The slit width of the monochromator excitation and 20 nm.
3.2.1,
4. PROCESSING OF THE RESULTS
4.1. In each registrarme measure the height () of the peak of the analytical lines of impurity element (see table.1).
Table 1
Item |
The recorded portion of the spectrum, nm |
Wavelength of analytical lines, nm |
Basis |
Neodymium |
885−900 |
893 |
In Lantana |
880−910 |
893 |
In ittrii | |
Erbium |
540−560 |
549 |
In Lantana |
Samarium |
630−660 |
649 |
In gadolinium |
Europium |
610−630 |
619 |
In gadolinium |
Two parallel values of and obtained with two registrovanym for crystal phosphors prepared with the samples without additives, find arithmetic mean value .
Mass fraction of each of the designated oxides () in percent is calculated by the formula
,
where — mass fraction determined by the oxide additive, %;
the peak height of the analytical lines in registrarme obtained for crystallophosphorus prepared from the samples with additive.

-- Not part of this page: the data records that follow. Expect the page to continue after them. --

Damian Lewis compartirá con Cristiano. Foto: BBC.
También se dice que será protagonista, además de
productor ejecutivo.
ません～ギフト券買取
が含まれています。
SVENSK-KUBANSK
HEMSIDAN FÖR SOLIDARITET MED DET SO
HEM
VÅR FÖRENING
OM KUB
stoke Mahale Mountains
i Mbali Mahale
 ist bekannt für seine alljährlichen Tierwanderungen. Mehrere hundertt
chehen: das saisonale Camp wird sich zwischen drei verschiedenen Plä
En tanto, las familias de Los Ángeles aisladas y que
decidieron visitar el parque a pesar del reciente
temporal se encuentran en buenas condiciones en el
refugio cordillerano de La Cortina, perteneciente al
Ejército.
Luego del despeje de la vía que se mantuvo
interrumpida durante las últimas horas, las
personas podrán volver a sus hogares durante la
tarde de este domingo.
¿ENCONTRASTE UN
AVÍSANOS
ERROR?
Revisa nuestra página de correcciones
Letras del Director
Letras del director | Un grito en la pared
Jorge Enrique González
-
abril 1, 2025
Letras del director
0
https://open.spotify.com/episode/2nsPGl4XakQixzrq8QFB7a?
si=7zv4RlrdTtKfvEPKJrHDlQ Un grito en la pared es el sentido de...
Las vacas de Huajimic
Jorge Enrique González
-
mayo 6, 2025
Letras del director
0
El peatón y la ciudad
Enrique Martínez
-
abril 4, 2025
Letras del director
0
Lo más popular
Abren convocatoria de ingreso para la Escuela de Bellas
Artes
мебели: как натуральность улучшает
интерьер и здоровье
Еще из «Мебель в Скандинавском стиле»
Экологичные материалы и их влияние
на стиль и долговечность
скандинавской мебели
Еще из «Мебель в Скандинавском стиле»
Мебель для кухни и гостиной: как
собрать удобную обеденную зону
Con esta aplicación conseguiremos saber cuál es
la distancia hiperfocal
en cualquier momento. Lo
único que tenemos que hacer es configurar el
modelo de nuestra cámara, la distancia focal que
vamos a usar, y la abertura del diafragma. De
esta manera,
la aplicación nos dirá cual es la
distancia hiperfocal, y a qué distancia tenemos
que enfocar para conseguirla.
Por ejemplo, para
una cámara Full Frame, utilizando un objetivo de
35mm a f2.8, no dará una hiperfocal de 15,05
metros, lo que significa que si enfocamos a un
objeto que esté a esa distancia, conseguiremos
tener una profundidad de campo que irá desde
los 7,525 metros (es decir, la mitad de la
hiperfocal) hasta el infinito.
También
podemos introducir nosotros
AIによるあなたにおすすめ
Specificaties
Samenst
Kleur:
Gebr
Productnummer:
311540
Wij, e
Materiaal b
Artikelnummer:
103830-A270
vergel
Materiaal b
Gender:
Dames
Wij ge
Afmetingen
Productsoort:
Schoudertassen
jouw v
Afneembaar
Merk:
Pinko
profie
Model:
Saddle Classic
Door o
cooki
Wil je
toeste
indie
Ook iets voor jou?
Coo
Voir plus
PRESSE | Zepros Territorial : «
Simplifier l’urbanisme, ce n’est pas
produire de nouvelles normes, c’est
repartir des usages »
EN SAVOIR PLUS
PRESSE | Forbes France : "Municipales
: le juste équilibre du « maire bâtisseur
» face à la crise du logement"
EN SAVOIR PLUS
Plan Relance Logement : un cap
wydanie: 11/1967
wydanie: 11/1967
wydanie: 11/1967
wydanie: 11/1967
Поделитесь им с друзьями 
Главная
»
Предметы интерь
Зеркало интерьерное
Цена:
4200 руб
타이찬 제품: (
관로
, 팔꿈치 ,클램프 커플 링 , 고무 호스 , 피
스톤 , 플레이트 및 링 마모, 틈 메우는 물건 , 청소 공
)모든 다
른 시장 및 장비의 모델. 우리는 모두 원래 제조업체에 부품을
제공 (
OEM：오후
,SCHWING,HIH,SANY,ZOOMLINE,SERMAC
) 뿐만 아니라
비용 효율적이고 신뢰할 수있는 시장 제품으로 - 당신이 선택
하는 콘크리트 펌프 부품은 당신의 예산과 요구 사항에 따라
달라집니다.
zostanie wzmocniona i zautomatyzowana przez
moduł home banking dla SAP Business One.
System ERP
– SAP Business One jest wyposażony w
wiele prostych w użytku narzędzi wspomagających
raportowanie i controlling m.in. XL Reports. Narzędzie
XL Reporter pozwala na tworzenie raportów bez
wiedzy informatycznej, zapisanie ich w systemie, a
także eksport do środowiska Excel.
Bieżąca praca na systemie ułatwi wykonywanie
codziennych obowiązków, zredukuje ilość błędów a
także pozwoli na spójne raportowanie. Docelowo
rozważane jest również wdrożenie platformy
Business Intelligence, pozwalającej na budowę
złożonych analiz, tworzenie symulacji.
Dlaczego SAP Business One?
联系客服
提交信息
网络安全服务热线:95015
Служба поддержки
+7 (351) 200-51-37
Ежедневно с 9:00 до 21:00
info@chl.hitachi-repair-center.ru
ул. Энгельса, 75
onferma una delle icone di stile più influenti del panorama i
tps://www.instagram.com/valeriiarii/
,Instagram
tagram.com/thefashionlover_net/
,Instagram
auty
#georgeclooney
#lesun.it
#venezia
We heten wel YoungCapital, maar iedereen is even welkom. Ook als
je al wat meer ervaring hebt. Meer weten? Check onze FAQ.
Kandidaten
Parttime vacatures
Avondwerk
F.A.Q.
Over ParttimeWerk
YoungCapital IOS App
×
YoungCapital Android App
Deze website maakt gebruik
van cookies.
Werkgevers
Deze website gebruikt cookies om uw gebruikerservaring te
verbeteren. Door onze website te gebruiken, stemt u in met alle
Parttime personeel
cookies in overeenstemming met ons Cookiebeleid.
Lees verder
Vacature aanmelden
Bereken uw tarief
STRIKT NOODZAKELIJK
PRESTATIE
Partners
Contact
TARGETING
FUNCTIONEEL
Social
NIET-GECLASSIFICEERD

If the value of supplements do not meet the requirements laid down in paragraph 3.1, the analysis is repeated with the introduction of new additives.
4.2. Under the control of reproducibility of results of parallel measurements on two parallel values and calculated values and the results of parallel measurements.
Discrepancies in the results of two parallel determinations or the results of the two analyses (the ratio of largest to smallest) should not exceed values of allowable differences specified in table.2.
Table 2
Basis |
Determined by the impurity |
The permissible divergence |
Lanthanum and oxide |
The oxide of neodymium |
2,0 |
The oxide of erbium |
2,5 | |
Yttrium and its oxide |
The oxide of neodymium |
3,0 |
Gadolinium and its oxide |
The oxide of samarium |
2,0 |
Oxide europium |
1,8 |
4.1, 4.2. (Changed edition, Rev. N 2).